::: AVAILABLE DATA :::

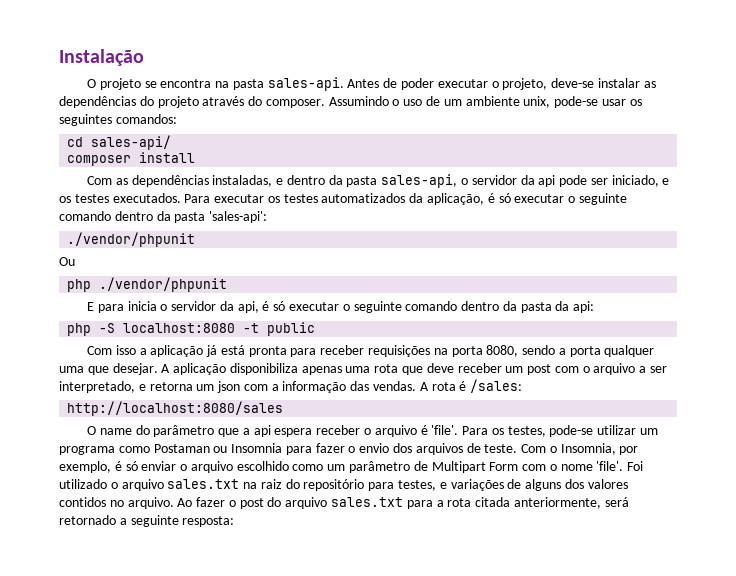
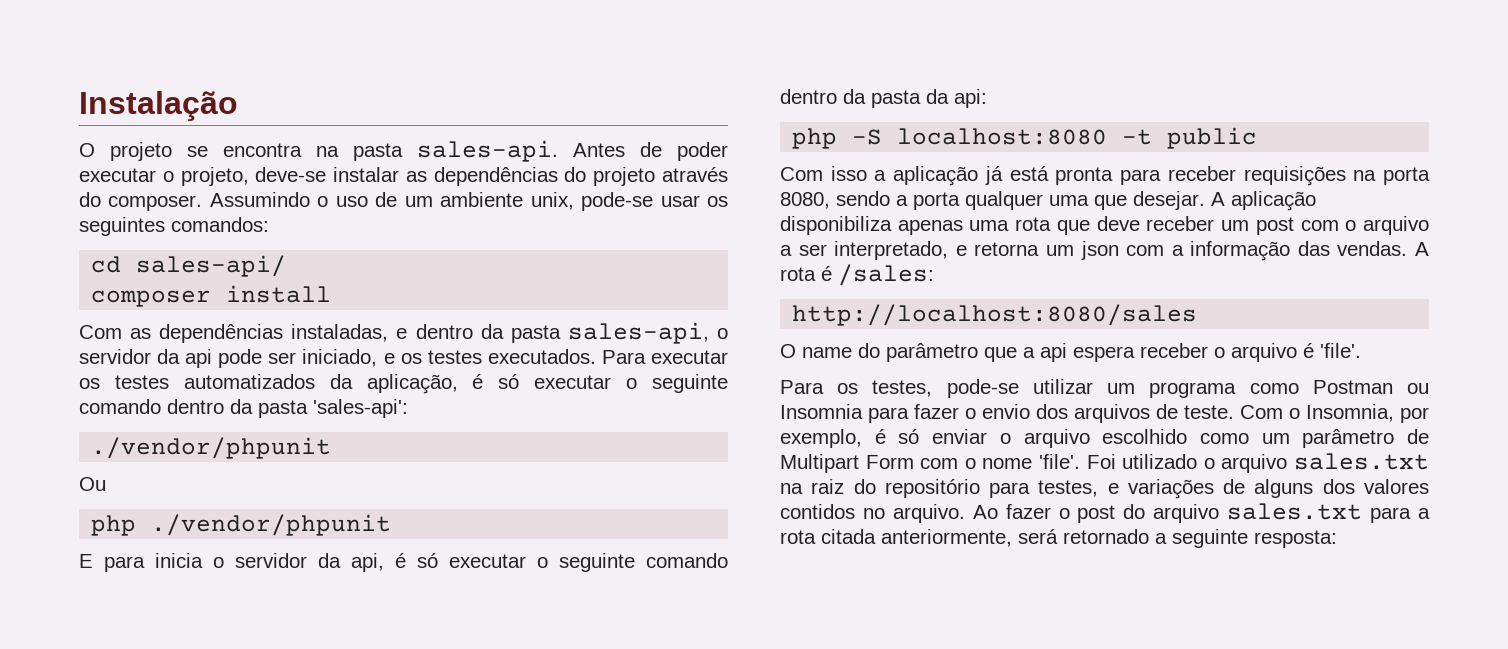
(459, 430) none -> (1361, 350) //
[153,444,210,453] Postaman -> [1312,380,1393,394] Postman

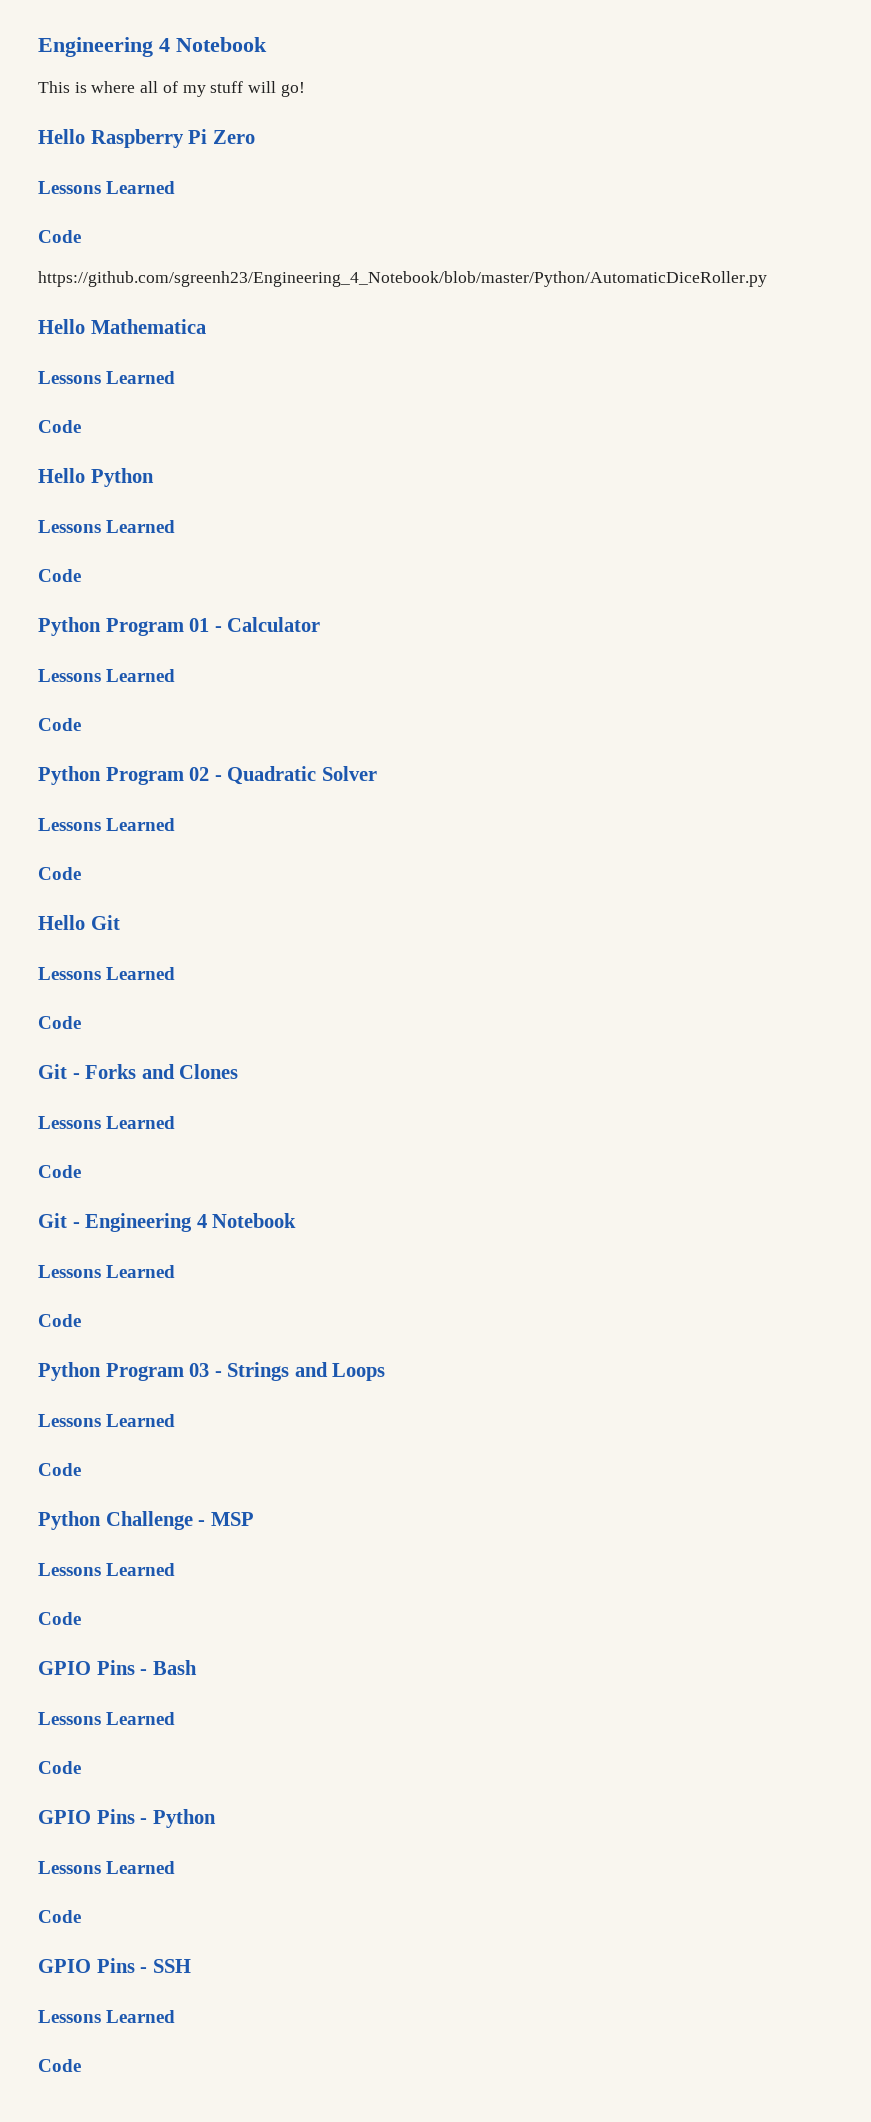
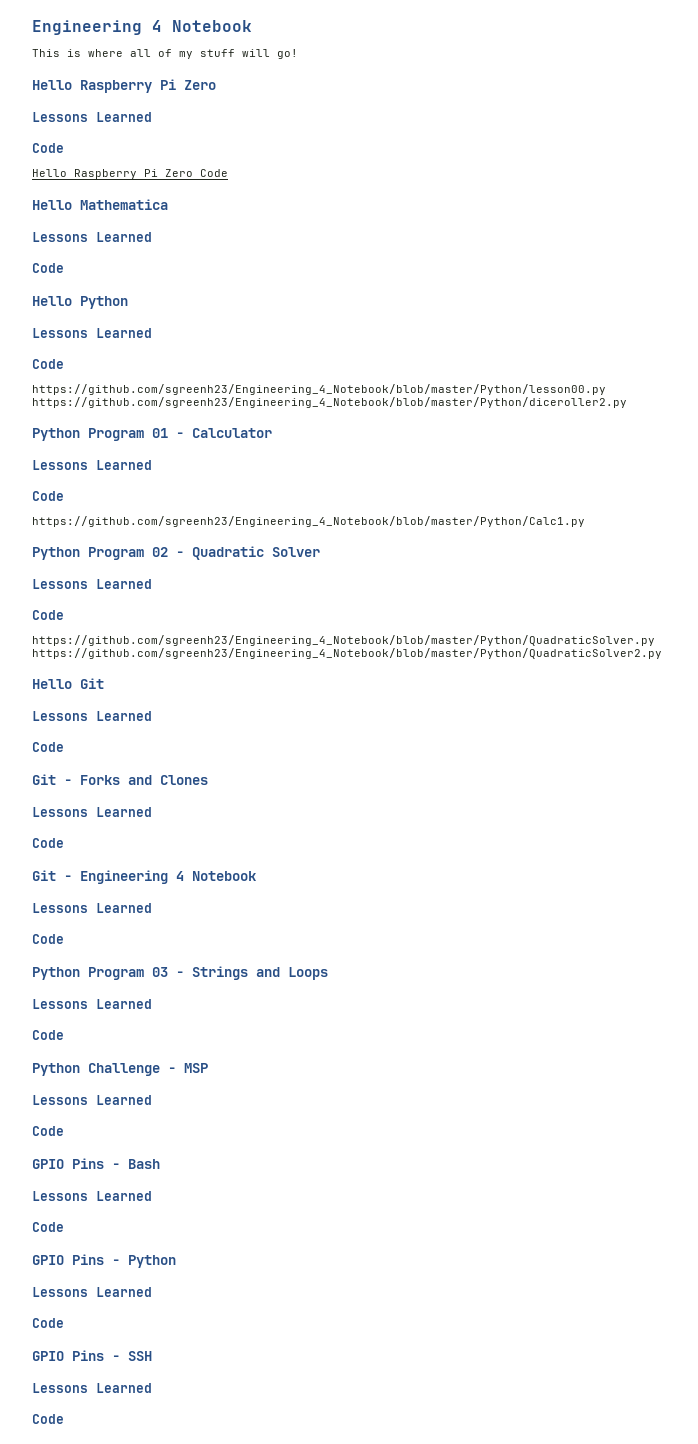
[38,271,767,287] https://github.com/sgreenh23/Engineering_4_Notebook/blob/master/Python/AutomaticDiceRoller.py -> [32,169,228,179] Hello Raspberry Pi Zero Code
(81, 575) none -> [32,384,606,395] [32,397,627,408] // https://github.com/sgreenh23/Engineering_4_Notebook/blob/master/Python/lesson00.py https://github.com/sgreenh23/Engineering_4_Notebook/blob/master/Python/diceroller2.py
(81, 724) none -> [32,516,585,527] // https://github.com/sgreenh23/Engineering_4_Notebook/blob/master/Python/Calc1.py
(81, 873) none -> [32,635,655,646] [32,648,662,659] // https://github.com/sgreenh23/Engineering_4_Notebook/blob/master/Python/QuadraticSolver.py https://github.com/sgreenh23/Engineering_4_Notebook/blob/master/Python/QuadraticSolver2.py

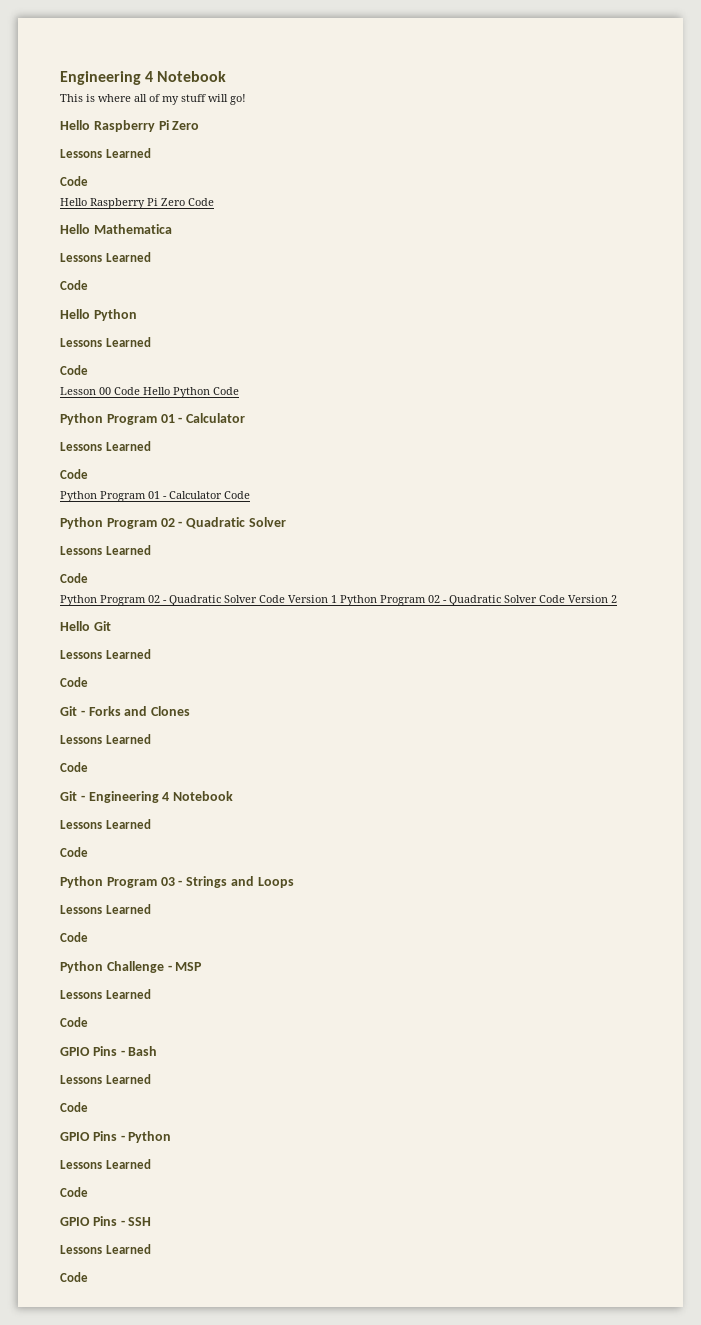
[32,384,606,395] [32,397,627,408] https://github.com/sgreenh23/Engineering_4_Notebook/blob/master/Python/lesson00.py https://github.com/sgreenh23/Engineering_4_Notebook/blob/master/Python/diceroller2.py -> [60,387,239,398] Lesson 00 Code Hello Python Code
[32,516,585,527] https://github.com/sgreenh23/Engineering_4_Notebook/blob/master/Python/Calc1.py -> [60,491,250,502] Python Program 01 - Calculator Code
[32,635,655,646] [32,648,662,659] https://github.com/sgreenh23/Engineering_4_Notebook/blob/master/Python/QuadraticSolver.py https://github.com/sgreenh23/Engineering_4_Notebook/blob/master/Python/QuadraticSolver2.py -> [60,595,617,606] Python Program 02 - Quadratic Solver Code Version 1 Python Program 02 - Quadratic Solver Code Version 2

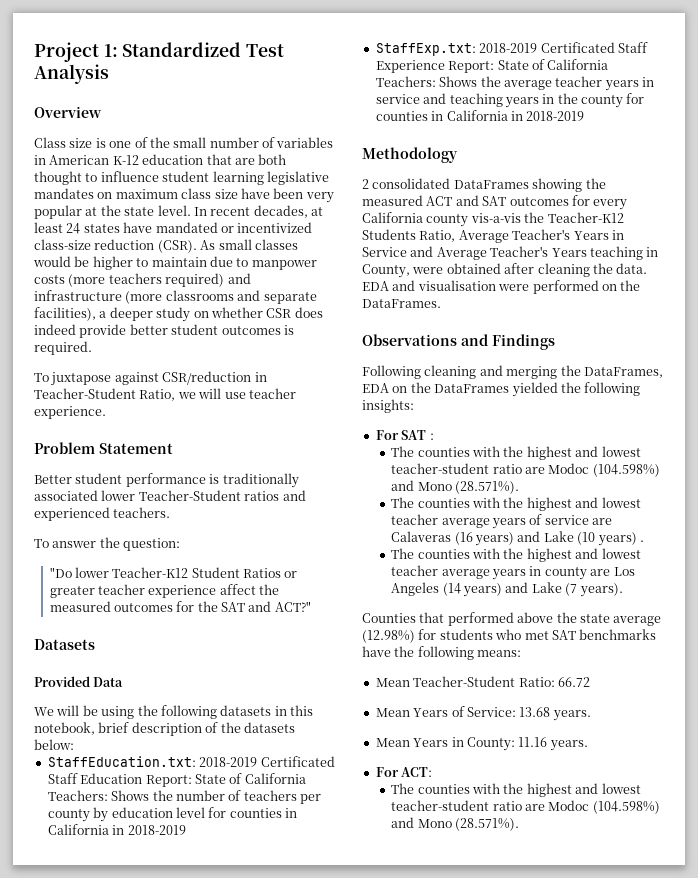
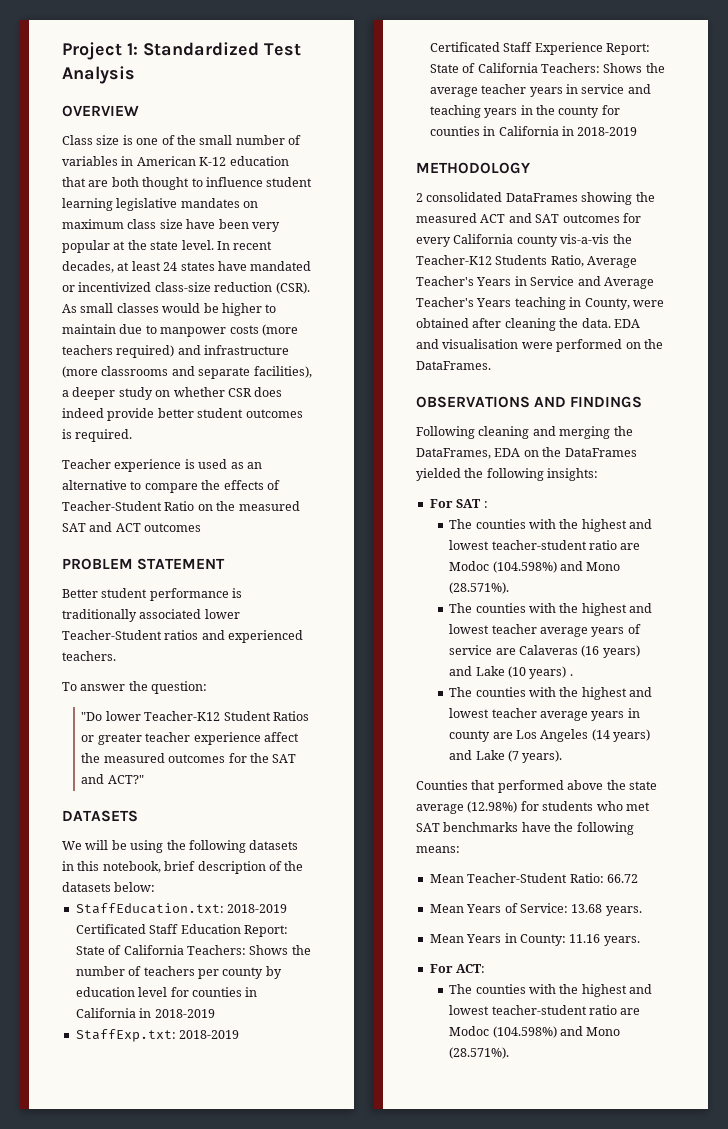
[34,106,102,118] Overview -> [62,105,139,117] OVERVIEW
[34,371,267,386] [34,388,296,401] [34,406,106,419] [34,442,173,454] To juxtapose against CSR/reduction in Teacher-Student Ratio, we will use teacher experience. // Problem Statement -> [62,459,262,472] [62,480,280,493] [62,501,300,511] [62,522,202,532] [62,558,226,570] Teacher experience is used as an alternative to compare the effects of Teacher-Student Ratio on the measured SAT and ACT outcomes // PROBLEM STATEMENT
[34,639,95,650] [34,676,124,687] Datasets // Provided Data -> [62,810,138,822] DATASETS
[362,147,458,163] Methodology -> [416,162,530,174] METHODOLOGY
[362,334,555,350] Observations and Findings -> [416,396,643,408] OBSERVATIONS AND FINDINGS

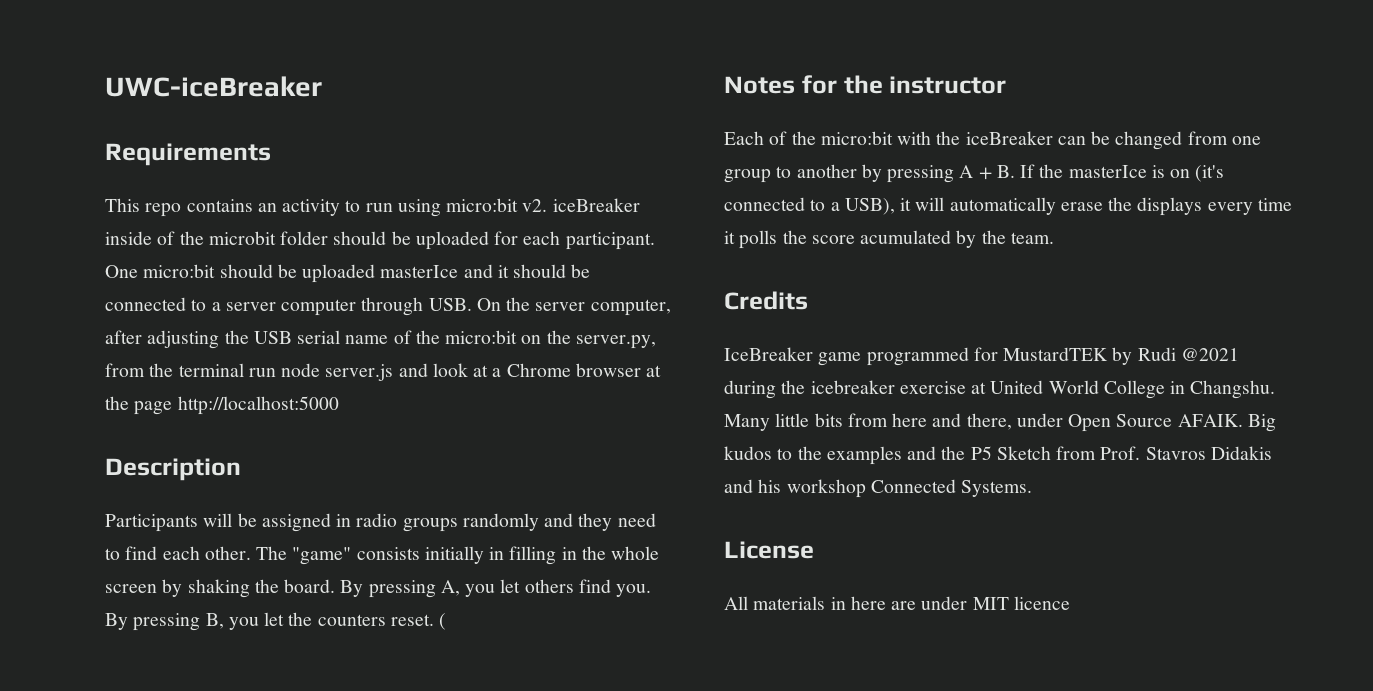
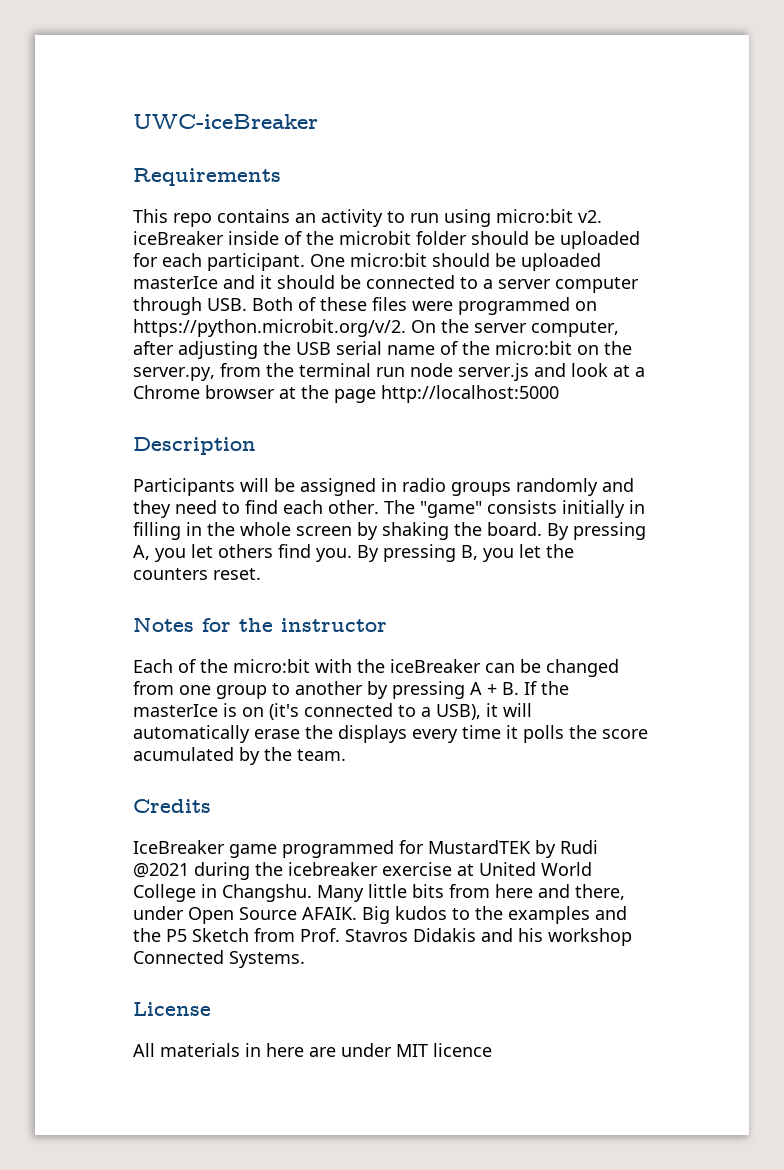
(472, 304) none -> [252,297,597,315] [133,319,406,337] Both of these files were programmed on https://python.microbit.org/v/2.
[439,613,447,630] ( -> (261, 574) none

:::

PROBLEM DESCRIPTION:
Reproduce all of the records above exactly, but exclude the pictures.

EXPECTED OUTPUT:
(459, 430) none -> (1361, 350) //
[153,444,210,453] Postaman -> [1312,380,1393,394] Postman

[38,271,767,287] https://github.com/sgreenh23/Engineering_4_Notebook/blob/master/Python/AutomaticDiceRoller.py -> [32,169,228,179] Hello Raspberry Pi Zero Code
(81, 575) none -> [32,384,606,395] [32,397,627,408] // https://github.com/sgreenh23/Engineering_4_Notebook/blob/master/Python/lesson00.py https://github.com/sgreenh23/Engineering_4_Notebook/blob/master/Python/diceroller2.py
(81, 724) none -> [32,516,585,527] // https://github.com/sgreenh23/Engineering_4_Notebook/blob/master/Python/Calc1.py
(81, 873) none -> [32,635,655,646] [32,648,662,659] // https://github.com/sgreenh23/Engineering_4_Notebook/blob/master/Python/QuadraticSolver.py https://github.com/sgreenh23/Engineering_4_Notebook/blob/master/Python/QuadraticSolver2.py

[32,384,606,395] [32,397,627,408] https://github.com/sgreenh23/Engineering_4_Notebook/blob/master/Python/lesson00.py https://github.com/sgreenh23/Engineering_4_Notebook/blob/master/Python/diceroller2.py -> [60,387,239,398] Lesson 00 Code Hello Python Code
[32,516,585,527] https://github.com/sgreenh23/Engineering_4_Notebook/blob/master/Python/Calc1.py -> [60,491,250,502] Python Program 01 - Calculator Code
[32,635,655,646] [32,648,662,659] https://github.com/sgreenh23/Engineering_4_Notebook/blob/master/Python/QuadraticSolver.py https://github.com/sgreenh23/Engineering_4_Notebook/blob/master/Python/QuadraticSolver2.py -> [60,595,617,606] Python Program 02 - Quadratic Solver Code Version 1 Python Program 02 - Quadratic Solver Code Version 2

[34,106,102,118] Overview -> [62,105,139,117] OVERVIEW
[34,371,267,386] [34,388,296,401] [34,406,106,419] [34,442,173,454] To juxtapose against CSR/reduction in Teacher-Student Ratio, we will use teacher experience. // Problem Statement -> [62,459,262,472] [62,480,280,493] [62,501,300,511] [62,522,202,532] [62,558,226,570] Teacher experience is used as an alternative to compare the effects of Teacher-Student Ratio on the measured SAT and ACT outcomes // PROBLEM STATEMENT
[34,639,95,650] [34,676,124,687] Datasets // Provided Data -> [62,810,138,822] DATASETS
[362,147,458,163] Methodology -> [416,162,530,174] METHODOLOGY
[362,334,555,350] Observations and Findings -> [416,396,643,408] OBSERVATIONS AND FINDINGS

(472, 304) none -> [252,297,597,315] [133,319,406,337] Both of these files were programmed on https://python.microbit.org/v/2.
[439,613,447,630] ( -> (261, 574) none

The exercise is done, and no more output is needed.